London
A poem inspired by a market in Shoreditch, near where some of these pictures where taken.
The past is not black and white.
Not like telephone wires tiresomely static in the night against the moonlight
but like the rampant scribbled frantic fragments of an artist.
Embalmed with wiggled lines of red wine splayed thick there sits a carpet
twisted and used, it was picked down the market
a man who glanced around as he smoked clasping matches as he spoke
his prior pursuits mark him, had his life been a hardship?
Hands laced with distant traces of blisters from a fire and scratches
acquired from half the past time past-times,
are these harsh lines fractured in half by harsher lines eager to depart from it?
Or was it that his life had been as he see's that tattered piece of cloth
battered but enchanted?
A young boy glumly slumped behind the stall abruptly jumps, nearly falls
as the ragged man takes rag and opens fist to show bag
the darkened copper coins clink as they clearly hit its target.
The lad is surprised,
shock is alive on his face as he clocks the writhing veins and smokey scent.

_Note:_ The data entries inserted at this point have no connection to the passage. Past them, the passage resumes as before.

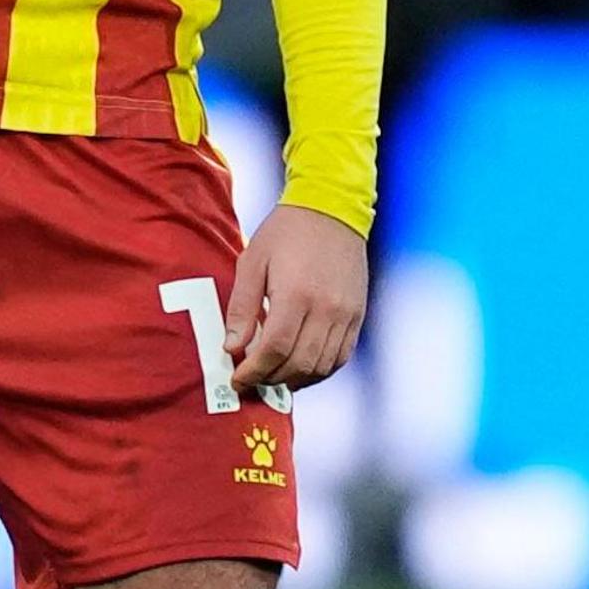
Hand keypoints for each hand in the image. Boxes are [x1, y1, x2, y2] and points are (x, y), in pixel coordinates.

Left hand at [227, 203, 369, 394]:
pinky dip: (319, 370)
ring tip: (273, 375)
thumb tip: (232, 348)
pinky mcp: (357, 314)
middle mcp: (326, 309)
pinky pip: (340, 356)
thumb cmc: (285, 232)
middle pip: (299, 364)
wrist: (331, 209)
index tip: (238, 379)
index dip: (254, 371)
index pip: (275, 350)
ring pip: (321, 366)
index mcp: (296, 294)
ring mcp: (346, 314)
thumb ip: (241, 307)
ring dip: (295, 379)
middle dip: (271, 379)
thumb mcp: (252, 261)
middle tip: (252, 379)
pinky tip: (300, 367)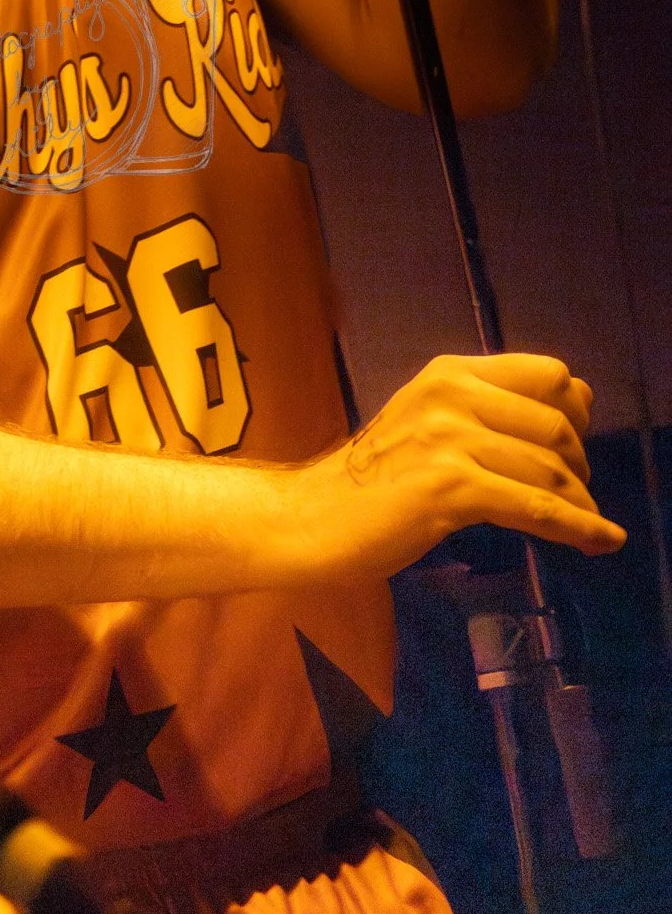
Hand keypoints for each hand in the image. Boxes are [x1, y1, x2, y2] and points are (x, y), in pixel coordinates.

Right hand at [285, 353, 625, 582]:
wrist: (313, 516)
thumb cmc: (372, 479)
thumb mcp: (427, 422)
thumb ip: (485, 410)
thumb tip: (572, 409)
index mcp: (449, 373)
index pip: (548, 374)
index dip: (577, 411)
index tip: (578, 444)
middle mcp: (451, 394)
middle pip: (556, 424)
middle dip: (580, 465)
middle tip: (576, 495)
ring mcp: (449, 438)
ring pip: (549, 469)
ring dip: (582, 504)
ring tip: (591, 526)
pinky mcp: (450, 486)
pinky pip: (536, 507)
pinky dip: (579, 527)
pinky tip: (602, 541)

This same place two years back arrived a man bent, weathered and shaped
with the intent to sell this plastered with grape and eaten,
weather beaten, defeated.. 'Excuse me' said the man 'take this carpet!'.
'I'm not a half wit' said the boy 'it's tarnished, marked with paint and varnish,
i couldn't sell this to a...' the man then departed.
Since that day the rug had stayed, stained, slung, decaying, fraying,
the corner just displayed under the finest garments,
weighed down under engraved coats it laid there,
waiting with patience it stayed there as if almost afraid there.
'Hey there sir, you are the man who gave me this!' said a now older boy.
Shoulders bolder, voice deeper and colder 'how come you return to reclaim it?'.
'Learn this' said the man 'it was my past, so I made it my future,
a present to my future self, now it is my present self'.
The boy started 'but why did you need to keep it from your floor?'
'I kept it from my clutches, i kept it from my throttle!
Unless i threw it out the door like me it would remain crutched up with the bottle!
And from that day I gave it up, the gaps between the soaked patches no longer enflamed my ways, the temptation to remain enslaved.'
The young lad had a new hat that he drew back at the sound of the tale.
'Put it back on boy that hat is too pale' said the man as he turned and inhaled,
slinging the rug over his back as he started to walk,
exhaled the smoke, started to sing which soon turned into a wail with a grin
as for the first time in two years he opened a bottle of gin.